課題の目標:
ドライフードを砕いて与えることを扱った本文を、最後の文の後から書き進める。

本文抜粋:
....................

ワンちゃんの食事の定番といえばドッグフード(=ドライフード)です。
数えきれないほどの種類が販売されるようになりましたが、与え方についても いろんな与え方をする飼い主様が増えてきたようです。
かわいいワンちゃんをいたわってのことなのですが、少し気を付けた方が良い場合もありますので、今回はドライフードを砕いて与える場合について考えてみましょう。
そもそも、ドライフードを砕いて与える必要は?
10~20年前とは違って、現在ではたくさんの犬の種類があるのに合わせて、フードが細分化されるようになり、小型犬用は小粒、中型犬や大型犬用には中粒~大粒を用意するメーカーが増えてきました。
たとえ小型犬であっても、あごの力で考えれば、砕かなくても歯で割って食べることができます。ただ、日本の超小型犬はすごく体格の小さな子がいますので、その小さな口のワンちゃんたちに、外国製の大きめのフードを与えた場合には、少し食べにくそうに見える場合がありそうですね。
ドライフードを砕く方法は?
方法として、ビニール袋に入れたドライフードを金づちのようなものでたたいて砕く、もしくはミルミキサーのようなものに入れてガラガラと粉砕するのも楽な方法でしょう。
■たたいて粉砕する場合
食事前に大きな音を立てながら砕くことに対して、逆にワンちゃんは慣れない音に緊張してしまうかもしれませんので、気を付けるべきと思います。
■ミキサーを使用する場合
ドライフードはもともと粉を固めたようなもので、油分を多く含んでいます。歯の部分などに微細な粉が残りやすいので、粉砕した後はマメに歯磨きしなければいけません。
砕くと熱にも弱く傷みやすくなるため要注意!
ドライフードを粉砕する目的は、ワンちゃんが食べやすいようにしてあげたいという飼い主様の親心なのかもしれませんが、粒を細かくすればするほど、破片の表面積の割合は大きくなります。
内部で守られていた原材料や栄養素が砕かれることによって表に出てくることになりますので、空気に触れて酸化しやすくなります。
酸化と言えば、油を思い出す方が多いと思いますが、ビタミンなどにも種類により酸化しやすいものがありますので、フードを普段から砕いて与えていらっしゃる方は、1回ごとに砕いたものを完食させるようにしましょう。
砕いたフードは本当に食べやすい?
犬は肉を引き裂くのに都合がいい口を持っており、
引き裂いた肉を唾液とともに胃の中へ流し込む食べ方をします。
生肉ではなくドライフードを与えた場合でも、適当な量のフードを口に入れたかと思うと、あまり噛まずに飲み込んでしまい、 その時にはもう次のドッグフードを口の中へ入れようとしています。このような食べ方は、小型犬であっても大型犬であっても基本的に変わりません。

....................

データセットから抜き出したデータ:
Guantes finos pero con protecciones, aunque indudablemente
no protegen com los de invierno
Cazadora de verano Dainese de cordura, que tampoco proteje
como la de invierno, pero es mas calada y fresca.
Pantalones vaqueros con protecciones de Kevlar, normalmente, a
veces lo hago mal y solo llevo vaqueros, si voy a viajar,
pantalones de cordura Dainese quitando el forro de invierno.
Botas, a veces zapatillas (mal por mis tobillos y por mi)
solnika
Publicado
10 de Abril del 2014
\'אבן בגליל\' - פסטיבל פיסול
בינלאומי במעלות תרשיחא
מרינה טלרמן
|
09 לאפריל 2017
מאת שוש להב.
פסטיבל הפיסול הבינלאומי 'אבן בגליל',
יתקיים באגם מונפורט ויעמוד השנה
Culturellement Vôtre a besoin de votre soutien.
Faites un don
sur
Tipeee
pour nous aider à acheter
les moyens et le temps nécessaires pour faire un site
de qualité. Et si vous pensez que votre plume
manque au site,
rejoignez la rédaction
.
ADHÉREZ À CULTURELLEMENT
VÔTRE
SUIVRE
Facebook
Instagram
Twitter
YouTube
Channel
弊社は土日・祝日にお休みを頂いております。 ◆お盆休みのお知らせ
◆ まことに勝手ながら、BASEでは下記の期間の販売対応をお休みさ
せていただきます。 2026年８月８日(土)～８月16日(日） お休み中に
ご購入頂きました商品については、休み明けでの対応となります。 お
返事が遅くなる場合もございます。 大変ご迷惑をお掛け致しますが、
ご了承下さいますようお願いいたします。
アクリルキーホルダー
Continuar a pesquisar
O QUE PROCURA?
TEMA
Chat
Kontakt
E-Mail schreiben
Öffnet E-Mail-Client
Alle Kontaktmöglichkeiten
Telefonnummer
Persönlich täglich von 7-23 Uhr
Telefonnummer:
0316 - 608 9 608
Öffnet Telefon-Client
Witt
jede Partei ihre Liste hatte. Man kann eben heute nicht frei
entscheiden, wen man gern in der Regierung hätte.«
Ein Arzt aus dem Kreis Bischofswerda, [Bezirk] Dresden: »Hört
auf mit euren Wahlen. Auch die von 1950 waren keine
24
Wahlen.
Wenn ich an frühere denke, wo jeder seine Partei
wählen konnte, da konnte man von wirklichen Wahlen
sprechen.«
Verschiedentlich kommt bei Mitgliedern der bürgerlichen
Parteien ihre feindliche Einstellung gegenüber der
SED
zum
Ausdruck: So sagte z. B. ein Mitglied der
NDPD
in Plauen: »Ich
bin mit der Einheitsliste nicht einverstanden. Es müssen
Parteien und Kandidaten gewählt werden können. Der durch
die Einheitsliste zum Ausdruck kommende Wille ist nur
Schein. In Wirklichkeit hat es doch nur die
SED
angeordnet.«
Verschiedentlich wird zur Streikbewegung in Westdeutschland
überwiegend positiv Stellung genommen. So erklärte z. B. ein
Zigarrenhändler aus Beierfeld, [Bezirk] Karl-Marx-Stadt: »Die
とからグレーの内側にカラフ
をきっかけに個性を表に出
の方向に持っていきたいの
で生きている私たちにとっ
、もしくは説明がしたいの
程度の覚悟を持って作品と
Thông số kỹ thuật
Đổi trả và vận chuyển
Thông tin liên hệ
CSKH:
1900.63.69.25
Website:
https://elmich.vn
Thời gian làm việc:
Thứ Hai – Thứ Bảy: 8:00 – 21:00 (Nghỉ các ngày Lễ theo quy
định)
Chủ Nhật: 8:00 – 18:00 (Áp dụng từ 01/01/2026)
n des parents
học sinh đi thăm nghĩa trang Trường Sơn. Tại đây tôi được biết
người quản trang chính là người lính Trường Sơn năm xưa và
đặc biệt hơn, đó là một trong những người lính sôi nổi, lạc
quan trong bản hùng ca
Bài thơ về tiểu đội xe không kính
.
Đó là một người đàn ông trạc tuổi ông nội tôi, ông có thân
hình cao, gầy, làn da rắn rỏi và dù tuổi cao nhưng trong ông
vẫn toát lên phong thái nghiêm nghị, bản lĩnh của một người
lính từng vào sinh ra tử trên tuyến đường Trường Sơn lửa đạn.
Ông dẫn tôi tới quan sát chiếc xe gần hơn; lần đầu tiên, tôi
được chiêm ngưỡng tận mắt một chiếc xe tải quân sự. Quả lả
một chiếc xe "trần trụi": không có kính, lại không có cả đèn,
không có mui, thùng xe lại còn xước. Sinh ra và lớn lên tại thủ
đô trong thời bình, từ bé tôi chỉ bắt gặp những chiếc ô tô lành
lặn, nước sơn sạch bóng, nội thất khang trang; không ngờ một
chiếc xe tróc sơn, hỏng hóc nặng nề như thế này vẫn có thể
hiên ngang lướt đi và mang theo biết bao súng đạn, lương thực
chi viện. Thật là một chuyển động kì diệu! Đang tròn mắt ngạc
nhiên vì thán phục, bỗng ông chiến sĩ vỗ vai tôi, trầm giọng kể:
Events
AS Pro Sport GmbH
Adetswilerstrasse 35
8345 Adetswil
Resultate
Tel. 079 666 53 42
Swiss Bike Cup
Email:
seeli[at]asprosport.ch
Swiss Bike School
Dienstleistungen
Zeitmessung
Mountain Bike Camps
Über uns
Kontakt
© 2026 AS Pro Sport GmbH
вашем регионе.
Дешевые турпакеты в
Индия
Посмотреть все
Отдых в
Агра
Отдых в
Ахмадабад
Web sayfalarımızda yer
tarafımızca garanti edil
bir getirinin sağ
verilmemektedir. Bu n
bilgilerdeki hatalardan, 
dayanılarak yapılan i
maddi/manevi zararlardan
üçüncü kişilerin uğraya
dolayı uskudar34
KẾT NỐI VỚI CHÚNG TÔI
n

....................

記述回答:
ただし、砕いたドライフードがワンちゃんにとって食べやすいかどうかはわかりません。丸い形のものは飲み込みやすく、砕いてガタガタの形になったものは飲み込みにくいことは当然ですし、水分を適当に含んだものは飲み込みやすく、乾いたものは飲み込みにくいことも当然です。
ワンちゃんが食べる時に出る唾液は、本来口から胃へ食べ物を流し込むための水分にもなりますが、その唾液を吸い取ってしまうような乾いた食べ物は飲み込みにくい可能性もございます。
噛む力がつかなくなる心配は不要
最近では、ドライフードをふやかして与えていらっしゃる飼い主の方が増えているようですが、ドライフードを砕く方の中にも、そのような考え方の人はいらっしゃると思います。
そこで心配なのが、毎日の食事であまり噛まなくなるため、あごの筋肉の発達が促されずものを噛む力がつかないのではないかということです。
この件については、ドライフードを砕かずとも、カリカリを噛んで食べることであごの噛む力がつくわけではありませんので心配は全くいりません。(例えば手作り系の食事を与えれば、犬は「ペロ、ゴクン!」という風にほとんど噛まずに食べます。生肉を与えれば「パクッ、ゴクン!」とこちらも噛まずに食べます。
今では小さなころから手作り食や生食で育てていらっしゃる飼い主様も多くいらっしゃいますが、そのような犬たちが、すべて噛む力が弱いわけではありません。
砕いたドライフードは歯石が付きやすい!
歯の健康は、ワンちゃんの体全体の健康維持につながりますので、気を付けていらっしゃる人は多いはずですね。歯の健康を考えて、ワンちゃんの食事にはドライフードを選んでいるという飼い主様も多いと思います。
その理由は、ドライフード(カリカリ)を食べさせた方が歯は汚れませんよと業者などからアドバイスを受けたことがあるからなのでしょうが・・・
はたして、その通りでしょうか?
まずドライフードは粒がどれも均一にできています。
■ 原材料を均一に混ぜるためには、粉末にしなければなりません。
■ 商品にもよりますが、多くのドライフード=粉を熱で固め乾燥させたような食べ物といってもよいのかもしれません。
ドライフードを砕いて与えなくとも、口の中で犬がドライフードを噛んで割った時には、同様に小さなカスが口の中に飛び散っているのです。
動物病院などで販売されている歯石予防のための療法食の案内には、一般のドライフードを与えた場合と療法食を与えた場合の歯の汚れの大きな違いが紹介されています。つまり、ドライフードは歯石が付きやすいという認識を飼い主さんは持っておかれた方が良いのです。
ドライフードを砕くことについては、食べ物の形がわかるだけですので、ドライフード自体が傷んでしまわなければ問題のない行為です。それよりも、ドライフードは乾燥し、粉末を固めたような食べ物であるという点なども常に頭におきながら、歯や体全体のケアをしてあげましょう。